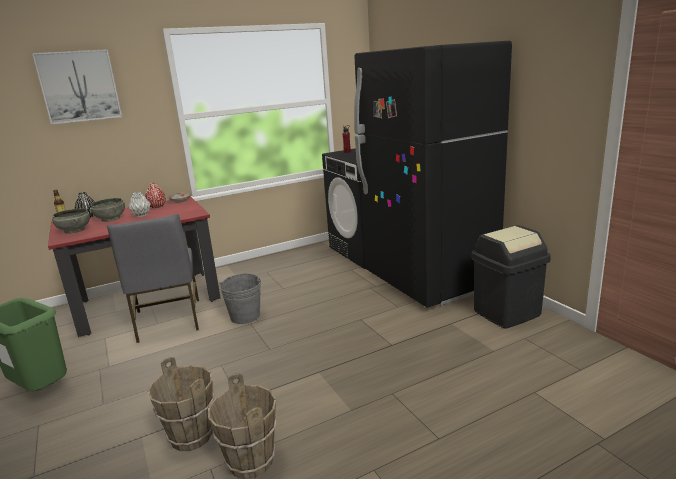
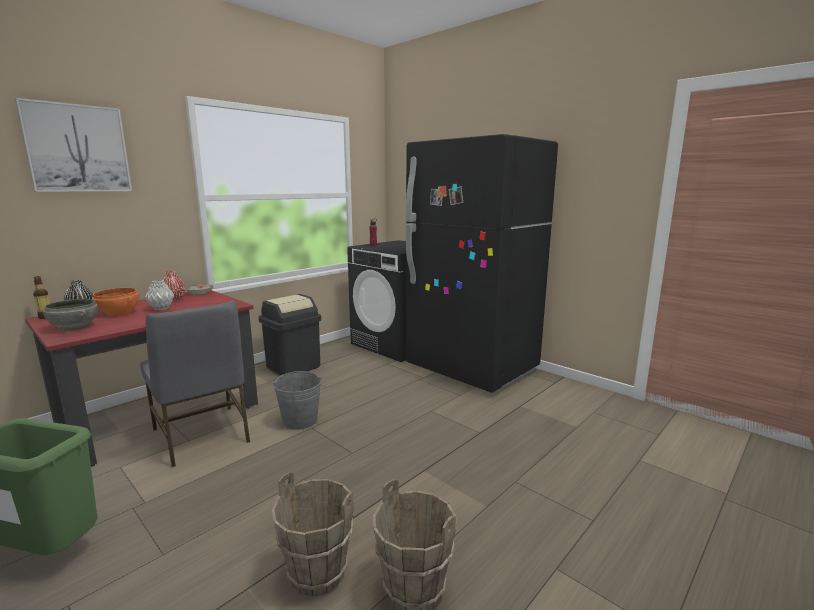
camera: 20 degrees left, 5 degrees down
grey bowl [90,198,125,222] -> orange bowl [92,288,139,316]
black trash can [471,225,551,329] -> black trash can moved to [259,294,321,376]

++++++

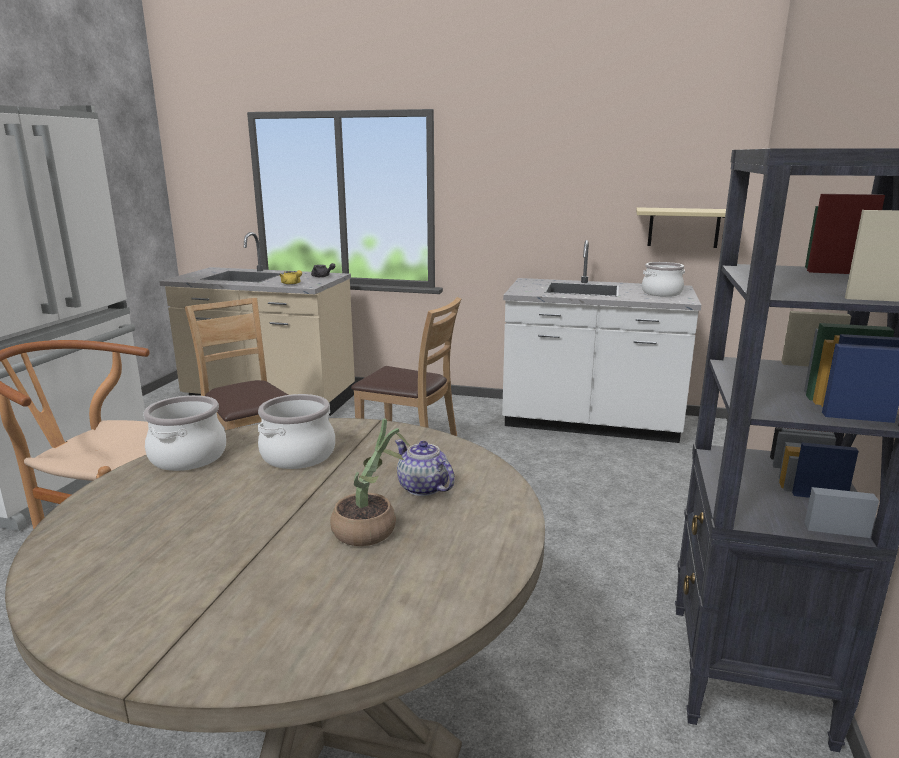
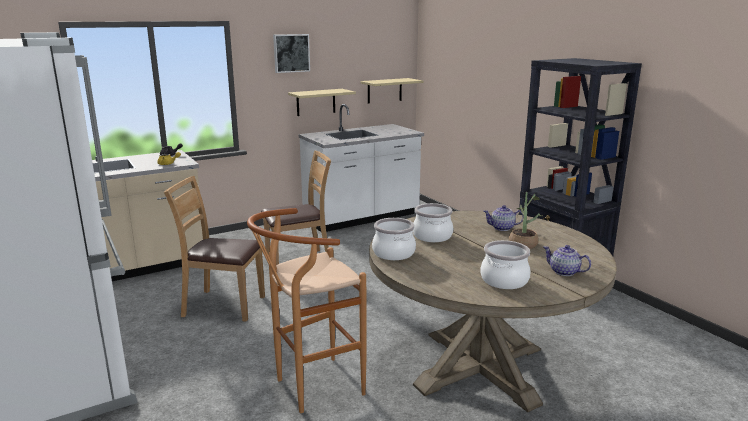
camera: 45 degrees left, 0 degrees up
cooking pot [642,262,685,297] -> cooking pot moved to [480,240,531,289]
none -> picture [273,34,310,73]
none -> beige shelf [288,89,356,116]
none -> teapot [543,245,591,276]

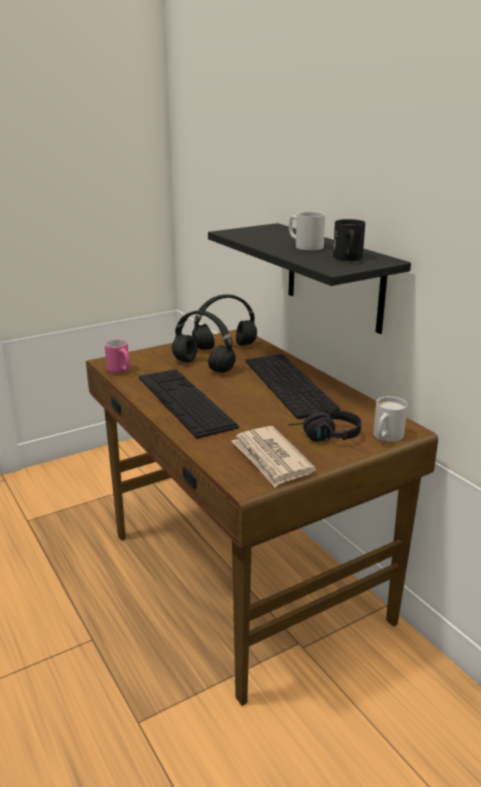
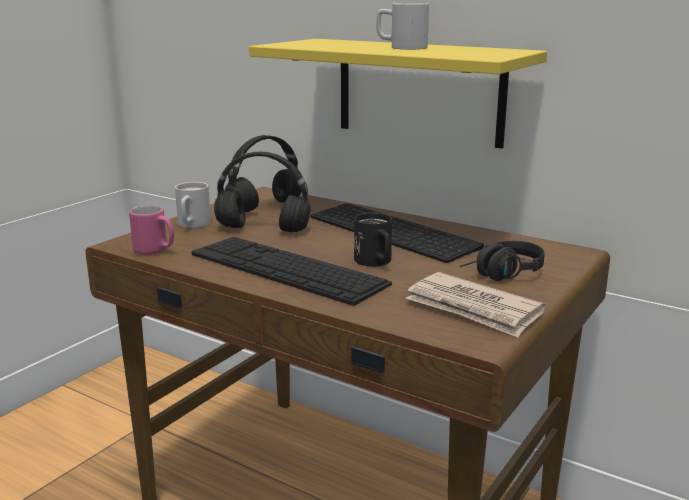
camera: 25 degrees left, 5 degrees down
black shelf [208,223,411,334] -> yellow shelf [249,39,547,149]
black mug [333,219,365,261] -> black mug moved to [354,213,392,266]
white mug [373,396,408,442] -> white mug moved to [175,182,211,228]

++++++

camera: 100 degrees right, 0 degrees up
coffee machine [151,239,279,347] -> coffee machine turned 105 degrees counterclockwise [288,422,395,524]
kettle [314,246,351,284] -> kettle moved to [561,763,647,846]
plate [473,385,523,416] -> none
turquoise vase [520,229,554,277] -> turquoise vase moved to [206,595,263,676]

++++++

> ABOUT THIS EXERCISE
Provide a count of the lines in the data above that include the word "none", stating the number alone.

> RESULT
4